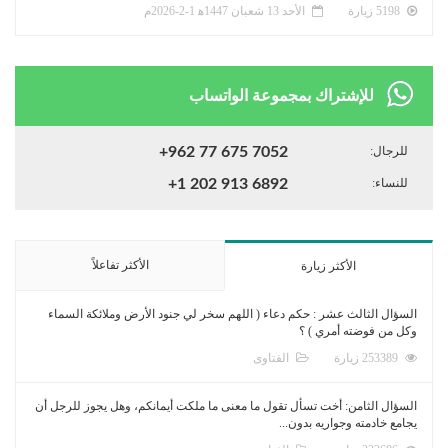
5198 زيارة
الأحد 13 شعبان 1447ﻫ 1-2-2026م
للإشتراك بمجموعة الواتساب
للرجال:
+962 77 675 7052
للنساء:
+1 202 913 6892
الأكثر تفاعلاً
الأكثر زيارة
السؤال الثالث عشر : حكم دعاء ( اللهم سخر لي جنود الأرض وملائكة السماء
وكل من فوضته أمري ) ؟
253389 زيارة
الفتاوى
السؤال الثامن: أخت تسأل تقول ما معنى ما ملكت أيمانكم، وهل يجوز للرجل أن
يجامع خادمته وجواريه بدون...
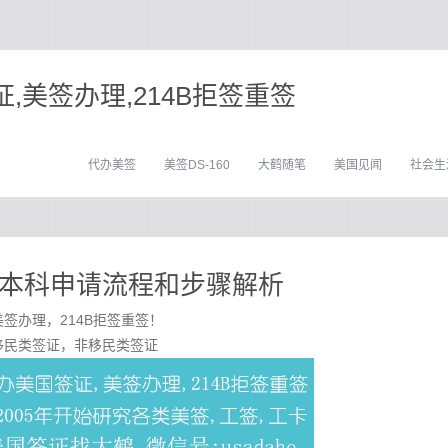
,美签办理,214B拒签重签
代办美签
美签DS-160
大鹤随笔
美国见闻
社会生
美国本科申请流程和步骤解析
签办理，214B拒签重签！
移民类签证，非移民类签证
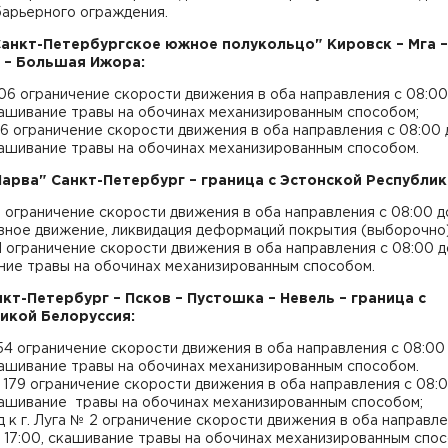
барьерного ограждения.
Санкт-Петербургское южное полукольцо" Кировск – Мга –
 – Большая Ижора:
106 ограничение скорости движения в оба направления с 08:00
кашивание травы на обочинах механизированным способом;
46 ограничение скорости движения в оба направления с 08:00 
кашивание травы на обочинах механизированным способом.
Нарва" Санкт-Петербург – граница с Эстонской Республик
51 ограничение скорости движения в оба направления с 08:00 до
вное движение, ликвидация деформаций покрытия (выборочно)
71 ограничение скорости движения в оба направления с 08:00 до
ние травы на обочинах механизированным способом.
нкт-Петербург – Псков – Пустошка – Невель – граница с
икой Белоруссия:
- 54 ограничение скорости движения в оба направления с 08:00
кашивание травы на обочинах механизированным способом.
 - 179 ограничение скорости движения в оба направления с 08:
кашивание травы на обочинах механизированным способом;
д к г. Луга № 2 ограничение скорости движения в оба направле
 17:00, скашивание травы на обочинах механизированным спос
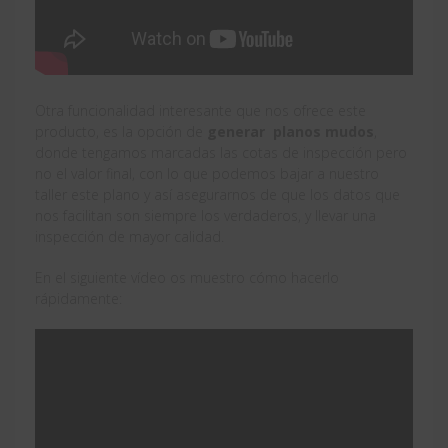
Otra funcionalidad interesante que nos ofrece este
producto, es la opción de
generar planos mudos
,
donde tengamos marcadas las cotas de inspección pero
no el valor final, con lo que podemos bajar a nuestro
taller este plano y así asegurarnos de que los datos que
nos facilitan son siempre los verdaderos, y llevar una
inspección de mayor calidad.
En el siguiente vídeo os muestro cómo hacerlo
rápidamente:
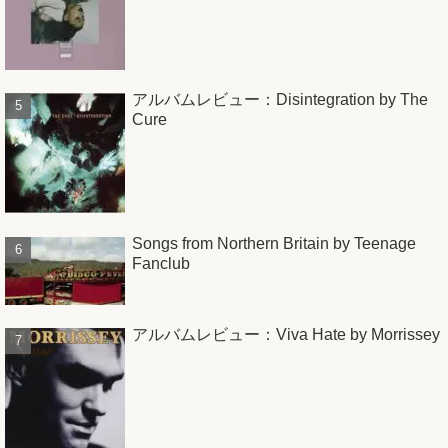
アルバムレビュー：Disintegration by The
Cure
Songs from Northern Britain by Teenage
Fanclub
アルバムレビュー：Viva Hate by Morrissey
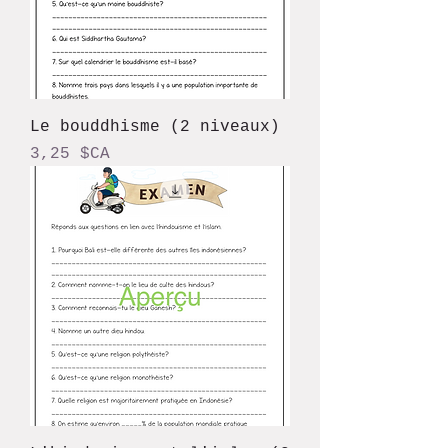
Le bouddhisme (2 niveaux)
Prix
3,25 $CA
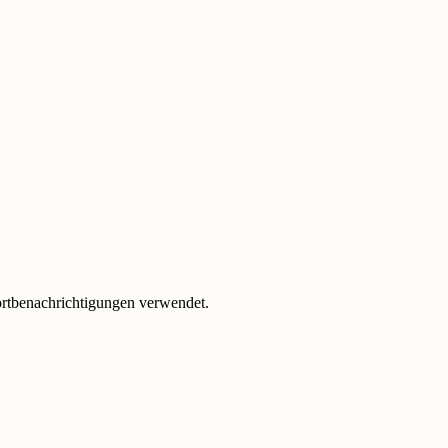
ortbenachrichtigungen verwendet.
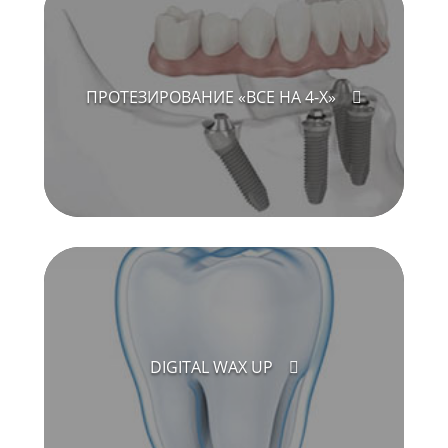
ПРОТЕЗИРОВАНИЕ «ВСЕ НА 4-Х»
DIGITAL WAX UP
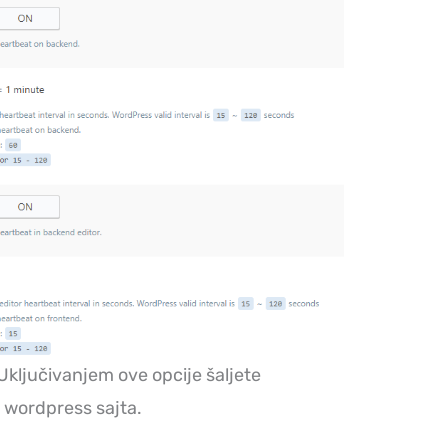
 Uključivanjem ove opcije šaljete
 wordpress sajta.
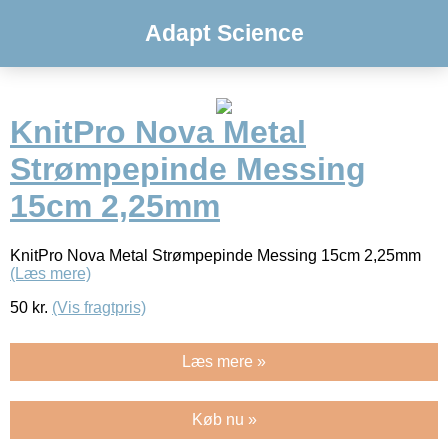
Adapt Science
KnitPro Nova Metal
Strømpepinde Messing
15cm 2,25mm
KnitPro Nova Metal Strømpepinde Messing 15cm 2,25mm
(Læs mere)
50
kr.
(Vis fragtpris)
Læs mere »
Køb nu »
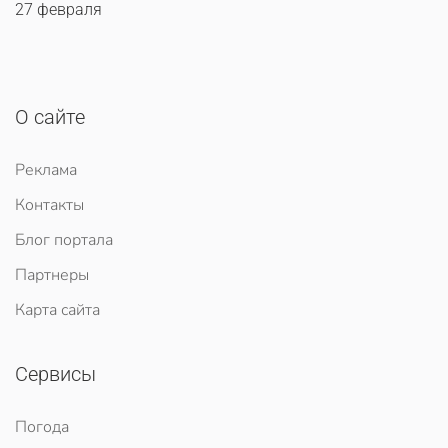
27 февраля
О сайте
Реклама
Контакты
Блог портала
Партнеры
Карта сайта
Сервисы
Погода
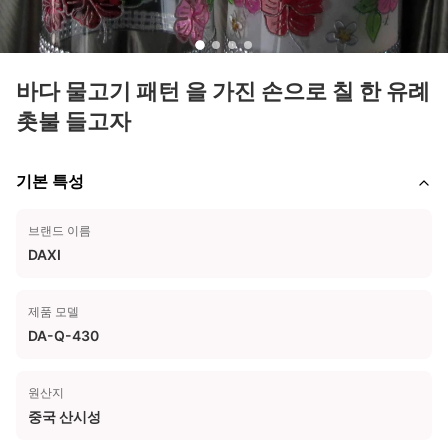
바다 물고기 패턴 을 가진 손으로 칠 한 유례
촛불 들고자
기본 특성
브랜드 이름
DAXI
제품 모델
DA-Q-430
원산지
중국 산시성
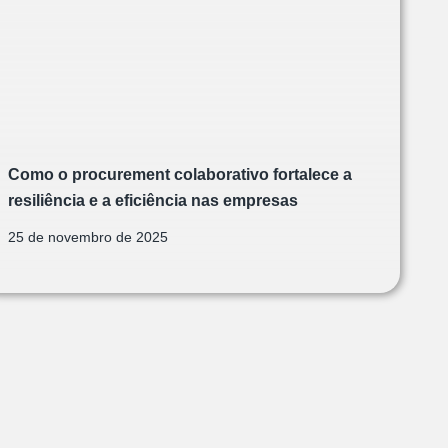
Como o procurement colaborativo fortalece a
resiliência e a eficiência nas empresas
25 de novembro de 2025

> Required action
Set out every line of text in the listing above as a numbered list, skipping blank lines and leaving out the pictures.

> Your response
1. 5198 زيارة
2. الأحد 13 شعبان 1447ﻫ 1-2-2026م
3. للإشتراك بمجموعة الواتساب
4. للرجال:
5. +962 77 675 7052
6. للنساء:
7. +1 202 913 6892
8. الأكثر تفاعلاً
9. الأكثر زيارة
10. السؤال الثالث عشر : حكم دعاء ( اللهم سخر لي جنود الأرض وملائكة السماء
11. وكل من فوضته أمري ) ؟
12. 253389 زيارة
13. الفتاوى
14. السؤال الثامن: أخت تسأل تقول ما معنى ما ملكت أيمانكم، وهل يجوز للرجل أن
15. يجامع خادمته وجواريه بدون...
16. ,美签办理,214B拒签重签
17. 代办美签
18. 美签DS-160
19. 大鹤随笔
20. 美国见闻
21. 社会生
22. 美国本科申请流程和步骤解析
23. 签办理，214B拒签重签！
24. 移民类签证，非移民类签证
25. барьерного ограждения.
26. Санкт-Петербургское южное полукольцо" Кировск – Мга –
27.  – Большая Ижора:
28. 106 ограничение скорости движения в оба направления с 08:00
29. кашивание травы на обочинах механизированным способом;
30. 46 ограничение скорости движения в оба направления с 08:00 
31. кашивание травы на обочинах механизированным способом.
32. Нарва" Санкт-Петербург – граница с Эстонской Республик
33. 51 ограничение скорости движения в оба направления с 08:00 до
34. вное движение, ликвидация деформаций покрытия (выборочно)
35. 71 ограничение скорости движения в оба направления с 08:00 до
36. ние травы на обочинах механизированным способом.
37. нкт-Петербург – Псков – Пустошка – Невель – граница с
38. икой Белоруссия:
39. - 54 ограничение скорости движения в оба направления с 08:00
40. кашивание травы на обочинах механизированным способом.
41.  - 179 ограничение скорости движения в оба направления с 08:
42. кашивание травы на обочинах механизированным способом;
43. д к г. Луга № 2 ограничение скорости движения в оба направле
44.  17:00, скашивание травы на обочинах механизированным спос
45. Otra funcionalidad interesante que nos ofrece este
46. producto, es la opción de
47. generar planos mudos
48. ,
49. donde tengamos marcadas las cotas de inspección pero
50. no el valor final, con lo que podemos bajar a nuestro
51. taller este plano y así asegurarnos de que los datos que
52. nos facilitan son siempre los verdaderos, y llevar una
53. inspección de mayor calidad.
54. En el siguiente vídeo os muestro cómo hacerlo
55. rápidamente:
56. アルバムレビュー：Disintegration by The
57. Cure
58. Songs from Northern Britain by Teenage
59. Fanclub
60. アルバムレビュー：Viva Hate by Morrissey
61. Le bouddhisme (2 niveaux)
62. Prix
63. 3,25 $CA
64. ortbenachrichtigungen verwendet.
65. ПРОТЕЗИРОВАНИЕ «ВСЕ НА 4-Х»
66. DIGITAL WAX UP
67.  Uključivanjem ove opcije šaljete
68.  wordpress sajta.
69. Adapt Science
70. KnitPro Nova Metal
71. Strømpepinde Messing
72. 15cm 2,25mm
73. KnitPro Nova Metal Strømpepinde Messing 15cm 2,25mm
74. (Læs mere)
75. 50
76. kr.
77. (Vis fragtpris)
78. Læs mere »
79. Køb nu »
80. 27 февраля
81. О сайте
82. Реклама
83. Контакты
84. Блог портала
85. Партнеры
86. Карта сайта
87. Сервисы
88. Погода
89. 바다 물고기 패턴 을 가진 손으로 칠 한 유례
90. 촛불 들고자
91. 기본 특성
92. 브랜드 이름
93. DAXI
94. 제품 모델
95. DA-Q-430
96. 원산지
97. 중국 산시성
98. Como o procurement colaborativo fortalece a
99. resiliência e a eficiência nas empresas
100. 25 de novembro de 2025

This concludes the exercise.